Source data
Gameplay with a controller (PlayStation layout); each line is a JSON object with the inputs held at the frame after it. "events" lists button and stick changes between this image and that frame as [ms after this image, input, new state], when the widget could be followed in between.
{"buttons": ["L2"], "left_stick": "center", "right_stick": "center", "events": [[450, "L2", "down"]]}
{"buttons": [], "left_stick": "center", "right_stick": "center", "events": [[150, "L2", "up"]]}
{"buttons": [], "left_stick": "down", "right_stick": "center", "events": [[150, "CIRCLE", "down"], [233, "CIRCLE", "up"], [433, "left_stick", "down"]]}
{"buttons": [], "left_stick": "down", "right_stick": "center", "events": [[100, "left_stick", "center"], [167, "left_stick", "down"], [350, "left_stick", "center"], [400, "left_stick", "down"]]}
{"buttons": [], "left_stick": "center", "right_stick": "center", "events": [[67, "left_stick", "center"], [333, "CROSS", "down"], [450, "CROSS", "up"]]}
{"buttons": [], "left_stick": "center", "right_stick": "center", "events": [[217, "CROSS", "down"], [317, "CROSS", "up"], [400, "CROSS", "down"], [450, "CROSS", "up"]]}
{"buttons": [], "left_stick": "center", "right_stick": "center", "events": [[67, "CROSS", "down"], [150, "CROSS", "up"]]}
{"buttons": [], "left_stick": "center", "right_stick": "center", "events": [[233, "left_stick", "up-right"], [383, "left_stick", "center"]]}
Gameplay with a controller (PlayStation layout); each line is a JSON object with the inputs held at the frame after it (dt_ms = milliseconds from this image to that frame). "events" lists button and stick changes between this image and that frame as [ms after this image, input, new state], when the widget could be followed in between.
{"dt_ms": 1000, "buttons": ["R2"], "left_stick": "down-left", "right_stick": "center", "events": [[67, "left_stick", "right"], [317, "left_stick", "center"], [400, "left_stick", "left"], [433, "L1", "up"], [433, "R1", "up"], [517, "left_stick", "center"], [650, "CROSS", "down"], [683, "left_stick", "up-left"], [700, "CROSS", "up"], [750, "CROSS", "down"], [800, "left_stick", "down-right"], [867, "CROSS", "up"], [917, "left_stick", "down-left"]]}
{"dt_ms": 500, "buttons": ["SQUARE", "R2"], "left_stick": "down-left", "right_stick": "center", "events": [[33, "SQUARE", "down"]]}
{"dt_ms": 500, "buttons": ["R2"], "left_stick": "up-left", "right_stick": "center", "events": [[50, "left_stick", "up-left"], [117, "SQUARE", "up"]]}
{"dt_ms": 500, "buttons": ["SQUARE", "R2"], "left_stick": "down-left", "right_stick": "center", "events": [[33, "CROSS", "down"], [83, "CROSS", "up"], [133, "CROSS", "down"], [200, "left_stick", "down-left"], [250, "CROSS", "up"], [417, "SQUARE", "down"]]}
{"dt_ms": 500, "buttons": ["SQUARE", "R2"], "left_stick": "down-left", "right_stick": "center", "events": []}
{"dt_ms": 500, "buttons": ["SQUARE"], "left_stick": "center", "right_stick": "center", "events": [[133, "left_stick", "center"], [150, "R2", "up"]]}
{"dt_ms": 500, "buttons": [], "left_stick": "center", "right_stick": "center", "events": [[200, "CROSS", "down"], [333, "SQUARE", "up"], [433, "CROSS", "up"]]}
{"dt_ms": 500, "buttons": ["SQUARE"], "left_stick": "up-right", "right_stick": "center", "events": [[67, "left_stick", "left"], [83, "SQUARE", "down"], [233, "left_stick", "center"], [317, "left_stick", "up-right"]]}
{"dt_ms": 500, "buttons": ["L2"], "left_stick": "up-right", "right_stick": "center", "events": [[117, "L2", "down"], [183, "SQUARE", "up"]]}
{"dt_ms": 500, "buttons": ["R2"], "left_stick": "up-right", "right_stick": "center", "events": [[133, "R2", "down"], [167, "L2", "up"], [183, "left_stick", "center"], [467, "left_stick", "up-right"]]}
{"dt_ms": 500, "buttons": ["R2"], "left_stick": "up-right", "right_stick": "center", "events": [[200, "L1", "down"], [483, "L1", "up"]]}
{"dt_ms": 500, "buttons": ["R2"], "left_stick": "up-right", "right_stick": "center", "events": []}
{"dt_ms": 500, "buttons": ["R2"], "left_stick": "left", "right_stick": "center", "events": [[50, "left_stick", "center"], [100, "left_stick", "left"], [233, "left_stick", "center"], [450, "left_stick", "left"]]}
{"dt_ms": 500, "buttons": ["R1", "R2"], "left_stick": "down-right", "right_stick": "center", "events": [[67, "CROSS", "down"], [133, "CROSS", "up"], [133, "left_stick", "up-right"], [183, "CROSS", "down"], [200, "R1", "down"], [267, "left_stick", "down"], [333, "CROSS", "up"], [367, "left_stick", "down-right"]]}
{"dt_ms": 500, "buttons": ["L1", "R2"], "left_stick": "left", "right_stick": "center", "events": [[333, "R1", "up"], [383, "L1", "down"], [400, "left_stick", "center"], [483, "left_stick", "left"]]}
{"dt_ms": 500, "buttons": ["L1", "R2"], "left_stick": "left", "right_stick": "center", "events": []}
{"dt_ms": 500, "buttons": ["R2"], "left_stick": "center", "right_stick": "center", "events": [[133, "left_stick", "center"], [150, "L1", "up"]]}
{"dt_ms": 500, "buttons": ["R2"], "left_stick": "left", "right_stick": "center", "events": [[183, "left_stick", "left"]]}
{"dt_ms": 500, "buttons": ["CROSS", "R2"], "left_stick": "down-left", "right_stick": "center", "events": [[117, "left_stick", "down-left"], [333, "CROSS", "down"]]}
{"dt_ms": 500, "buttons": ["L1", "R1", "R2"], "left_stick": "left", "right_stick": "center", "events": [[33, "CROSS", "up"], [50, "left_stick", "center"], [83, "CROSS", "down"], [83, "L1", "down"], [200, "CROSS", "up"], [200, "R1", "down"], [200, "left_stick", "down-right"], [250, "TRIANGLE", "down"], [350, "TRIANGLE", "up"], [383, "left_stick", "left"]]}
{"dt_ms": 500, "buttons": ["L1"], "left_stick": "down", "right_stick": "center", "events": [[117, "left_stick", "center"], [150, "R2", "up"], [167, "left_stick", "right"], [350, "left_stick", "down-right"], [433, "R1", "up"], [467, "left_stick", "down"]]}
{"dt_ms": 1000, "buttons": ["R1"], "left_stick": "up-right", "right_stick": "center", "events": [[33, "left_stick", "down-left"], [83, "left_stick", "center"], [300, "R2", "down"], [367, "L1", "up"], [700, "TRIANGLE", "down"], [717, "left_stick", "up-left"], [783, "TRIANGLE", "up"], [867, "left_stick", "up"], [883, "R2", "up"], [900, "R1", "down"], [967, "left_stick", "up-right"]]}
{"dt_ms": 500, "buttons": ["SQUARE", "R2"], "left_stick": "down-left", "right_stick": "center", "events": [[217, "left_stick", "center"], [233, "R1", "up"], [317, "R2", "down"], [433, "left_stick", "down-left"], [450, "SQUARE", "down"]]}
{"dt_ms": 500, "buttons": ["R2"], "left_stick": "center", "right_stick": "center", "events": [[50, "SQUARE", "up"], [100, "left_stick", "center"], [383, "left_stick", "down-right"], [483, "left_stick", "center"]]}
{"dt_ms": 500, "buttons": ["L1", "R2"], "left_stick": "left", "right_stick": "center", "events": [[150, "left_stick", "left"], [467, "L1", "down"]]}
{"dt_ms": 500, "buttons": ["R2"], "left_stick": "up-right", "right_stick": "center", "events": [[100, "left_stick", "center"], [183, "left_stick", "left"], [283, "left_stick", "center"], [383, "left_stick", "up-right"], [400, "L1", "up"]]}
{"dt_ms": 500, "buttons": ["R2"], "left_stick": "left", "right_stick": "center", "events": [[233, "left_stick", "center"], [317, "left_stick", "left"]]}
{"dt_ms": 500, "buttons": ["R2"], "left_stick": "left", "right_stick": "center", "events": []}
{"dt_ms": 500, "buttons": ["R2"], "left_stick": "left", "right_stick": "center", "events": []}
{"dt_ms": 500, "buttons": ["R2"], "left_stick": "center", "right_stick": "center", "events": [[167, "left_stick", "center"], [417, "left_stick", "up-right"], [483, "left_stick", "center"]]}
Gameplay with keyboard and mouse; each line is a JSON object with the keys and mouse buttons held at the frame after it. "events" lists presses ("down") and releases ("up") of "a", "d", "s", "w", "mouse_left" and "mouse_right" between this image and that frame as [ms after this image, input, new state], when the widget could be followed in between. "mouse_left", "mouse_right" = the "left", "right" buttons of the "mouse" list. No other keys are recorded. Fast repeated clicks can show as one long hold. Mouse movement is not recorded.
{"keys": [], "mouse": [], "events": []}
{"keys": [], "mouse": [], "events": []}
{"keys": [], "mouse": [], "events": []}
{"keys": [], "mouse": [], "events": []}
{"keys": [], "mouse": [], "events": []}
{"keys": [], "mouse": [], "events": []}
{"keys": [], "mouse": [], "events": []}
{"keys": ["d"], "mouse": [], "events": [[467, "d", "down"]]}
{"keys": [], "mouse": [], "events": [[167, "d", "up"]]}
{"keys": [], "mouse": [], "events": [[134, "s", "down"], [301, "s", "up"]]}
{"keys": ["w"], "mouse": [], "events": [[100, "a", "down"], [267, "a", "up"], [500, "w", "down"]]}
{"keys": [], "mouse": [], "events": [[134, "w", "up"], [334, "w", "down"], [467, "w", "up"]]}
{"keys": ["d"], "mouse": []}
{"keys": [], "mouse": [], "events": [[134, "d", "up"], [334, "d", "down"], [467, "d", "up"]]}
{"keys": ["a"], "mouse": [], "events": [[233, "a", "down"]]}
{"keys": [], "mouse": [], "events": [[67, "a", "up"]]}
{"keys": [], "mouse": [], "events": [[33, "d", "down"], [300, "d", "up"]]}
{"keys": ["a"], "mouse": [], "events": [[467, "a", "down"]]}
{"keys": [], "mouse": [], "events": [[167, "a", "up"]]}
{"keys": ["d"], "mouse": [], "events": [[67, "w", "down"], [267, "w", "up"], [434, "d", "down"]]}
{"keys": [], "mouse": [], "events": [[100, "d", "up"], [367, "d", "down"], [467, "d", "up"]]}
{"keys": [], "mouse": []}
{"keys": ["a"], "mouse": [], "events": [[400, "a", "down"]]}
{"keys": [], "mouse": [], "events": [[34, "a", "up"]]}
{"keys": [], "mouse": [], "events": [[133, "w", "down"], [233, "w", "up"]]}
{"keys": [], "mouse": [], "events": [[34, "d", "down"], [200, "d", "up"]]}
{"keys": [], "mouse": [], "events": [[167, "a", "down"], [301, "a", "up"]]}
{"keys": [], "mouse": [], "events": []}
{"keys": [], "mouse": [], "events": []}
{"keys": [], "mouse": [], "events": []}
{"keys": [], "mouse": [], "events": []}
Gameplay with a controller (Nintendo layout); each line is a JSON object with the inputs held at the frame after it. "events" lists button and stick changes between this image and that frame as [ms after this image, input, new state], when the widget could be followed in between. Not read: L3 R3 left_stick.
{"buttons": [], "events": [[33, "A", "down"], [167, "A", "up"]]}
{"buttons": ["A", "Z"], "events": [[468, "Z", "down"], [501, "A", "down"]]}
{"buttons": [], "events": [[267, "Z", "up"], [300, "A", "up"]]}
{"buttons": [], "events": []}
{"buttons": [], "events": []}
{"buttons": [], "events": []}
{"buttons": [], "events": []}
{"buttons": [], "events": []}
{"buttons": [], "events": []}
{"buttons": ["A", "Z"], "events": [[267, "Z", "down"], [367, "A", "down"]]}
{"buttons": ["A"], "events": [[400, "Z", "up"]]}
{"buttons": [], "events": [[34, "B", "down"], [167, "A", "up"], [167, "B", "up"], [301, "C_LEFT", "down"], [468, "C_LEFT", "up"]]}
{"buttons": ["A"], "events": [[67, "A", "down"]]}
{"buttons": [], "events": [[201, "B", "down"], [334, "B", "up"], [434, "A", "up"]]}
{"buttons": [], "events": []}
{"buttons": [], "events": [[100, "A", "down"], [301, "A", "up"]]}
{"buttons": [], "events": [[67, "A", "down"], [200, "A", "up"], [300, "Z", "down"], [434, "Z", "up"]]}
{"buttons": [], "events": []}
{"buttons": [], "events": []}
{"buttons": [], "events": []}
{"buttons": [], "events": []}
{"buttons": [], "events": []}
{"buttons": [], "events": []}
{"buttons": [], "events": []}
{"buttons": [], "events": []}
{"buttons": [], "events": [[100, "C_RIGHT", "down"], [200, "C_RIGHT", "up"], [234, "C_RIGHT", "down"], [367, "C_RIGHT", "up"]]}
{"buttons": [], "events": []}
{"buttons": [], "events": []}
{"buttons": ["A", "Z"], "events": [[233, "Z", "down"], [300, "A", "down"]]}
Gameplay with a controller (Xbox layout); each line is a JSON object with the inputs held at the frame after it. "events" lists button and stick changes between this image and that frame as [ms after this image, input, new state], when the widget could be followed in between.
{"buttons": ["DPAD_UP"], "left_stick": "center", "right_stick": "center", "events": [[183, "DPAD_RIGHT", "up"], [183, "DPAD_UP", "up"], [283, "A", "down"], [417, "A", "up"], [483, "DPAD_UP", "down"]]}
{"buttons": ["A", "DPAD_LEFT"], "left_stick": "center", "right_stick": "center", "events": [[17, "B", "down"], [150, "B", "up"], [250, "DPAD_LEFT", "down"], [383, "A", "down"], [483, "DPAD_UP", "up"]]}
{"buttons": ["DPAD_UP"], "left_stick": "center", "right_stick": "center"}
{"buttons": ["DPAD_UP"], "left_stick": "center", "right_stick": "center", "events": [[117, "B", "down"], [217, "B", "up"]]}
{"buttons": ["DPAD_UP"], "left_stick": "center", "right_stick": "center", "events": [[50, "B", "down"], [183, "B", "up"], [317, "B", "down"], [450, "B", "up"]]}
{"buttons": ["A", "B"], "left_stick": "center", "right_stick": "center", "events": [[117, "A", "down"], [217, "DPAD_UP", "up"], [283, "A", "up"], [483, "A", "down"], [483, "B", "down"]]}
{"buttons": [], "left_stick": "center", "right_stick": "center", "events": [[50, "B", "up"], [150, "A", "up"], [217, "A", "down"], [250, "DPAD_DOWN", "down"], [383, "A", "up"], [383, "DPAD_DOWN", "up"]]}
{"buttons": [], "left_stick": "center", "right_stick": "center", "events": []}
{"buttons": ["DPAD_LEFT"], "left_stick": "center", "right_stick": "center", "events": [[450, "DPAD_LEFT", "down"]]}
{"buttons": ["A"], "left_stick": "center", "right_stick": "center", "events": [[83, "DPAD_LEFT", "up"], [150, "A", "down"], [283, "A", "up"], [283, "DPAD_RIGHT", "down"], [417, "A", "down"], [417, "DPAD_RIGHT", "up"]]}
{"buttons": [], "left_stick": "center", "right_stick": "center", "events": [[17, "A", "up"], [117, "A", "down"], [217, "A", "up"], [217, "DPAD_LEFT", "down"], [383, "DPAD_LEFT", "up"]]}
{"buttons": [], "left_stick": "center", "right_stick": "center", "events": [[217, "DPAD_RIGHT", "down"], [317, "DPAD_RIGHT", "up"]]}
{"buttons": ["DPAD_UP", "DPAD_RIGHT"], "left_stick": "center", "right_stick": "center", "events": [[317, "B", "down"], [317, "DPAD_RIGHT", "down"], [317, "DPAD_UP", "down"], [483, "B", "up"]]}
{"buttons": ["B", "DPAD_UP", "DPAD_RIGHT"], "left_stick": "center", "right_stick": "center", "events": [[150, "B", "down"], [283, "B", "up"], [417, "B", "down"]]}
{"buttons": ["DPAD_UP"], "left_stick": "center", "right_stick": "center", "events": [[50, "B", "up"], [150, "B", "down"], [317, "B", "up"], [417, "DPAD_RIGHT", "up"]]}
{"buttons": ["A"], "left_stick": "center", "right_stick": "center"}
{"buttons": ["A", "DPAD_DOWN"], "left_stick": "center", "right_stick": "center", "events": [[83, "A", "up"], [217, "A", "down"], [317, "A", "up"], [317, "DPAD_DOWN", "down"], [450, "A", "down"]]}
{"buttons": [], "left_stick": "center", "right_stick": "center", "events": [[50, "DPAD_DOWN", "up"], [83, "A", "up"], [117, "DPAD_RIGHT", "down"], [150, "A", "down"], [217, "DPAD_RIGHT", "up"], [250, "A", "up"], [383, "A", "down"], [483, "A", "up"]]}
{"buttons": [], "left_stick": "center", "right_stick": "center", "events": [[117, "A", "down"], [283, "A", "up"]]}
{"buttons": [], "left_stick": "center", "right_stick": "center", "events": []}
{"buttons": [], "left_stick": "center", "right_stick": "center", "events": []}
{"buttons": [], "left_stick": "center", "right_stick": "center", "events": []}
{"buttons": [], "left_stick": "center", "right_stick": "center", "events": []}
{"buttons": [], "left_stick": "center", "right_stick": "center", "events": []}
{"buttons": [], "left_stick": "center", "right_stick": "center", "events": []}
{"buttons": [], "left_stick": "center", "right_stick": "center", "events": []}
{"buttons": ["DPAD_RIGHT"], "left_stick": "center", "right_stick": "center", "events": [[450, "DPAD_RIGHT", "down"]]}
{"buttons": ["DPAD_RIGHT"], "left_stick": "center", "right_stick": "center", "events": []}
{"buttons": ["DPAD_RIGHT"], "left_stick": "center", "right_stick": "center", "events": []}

Your assignment: For the word "frame", find every line in the data that holds it and copy that line.

Task result:
Gameplay with a controller (PlayStation layout); each line is a JSON object with the inputs held at the frame after it. "events" lists button and stick changes between this image and that frame as [ms after this image, input, new state], when the widget could be followed in between.
Gameplay with a controller (PlayStation layout); each line is a JSON object with the inputs held at the frame after it (dt_ms = milliseconds from this image to that frame). "events" lists button and stick changes between this image and that frame as [ms after this image, input, new state], when the widget could be followed in between.
Gameplay with keyboard and mouse; each line is a JSON object with the keys and mouse buttons held at the frame after it. "events" lists presses ("down") and releases ("up") of "a", "d", "s", "w", "mouse_left" and "mouse_right" between this image and that frame as [ms after this image, input, new state], when the widget could be followed in between. "mouse_left", "mouse_right" = the "left", "right" buttons of the "mouse" list. No other keys are recorded. Fast repeated clicks can show as one long hold. Mouse movement is not recorded.
Gameplay with a controller (Nintendo layout); each line is a JSON object with the inputs held at the frame after it. "events" lists button and stick changes between this image and that frame as [ms after this image, input, new state], when the widget could be followed in between. Not read: L3 R3 left_stick.
Gameplay with a controller (Xbox layout); each line is a JSON object with the inputs held at the frame after it. "events" lists button and stick changes between this image and that frame as [ms after this image, input, new state], when the widget could be followed in between.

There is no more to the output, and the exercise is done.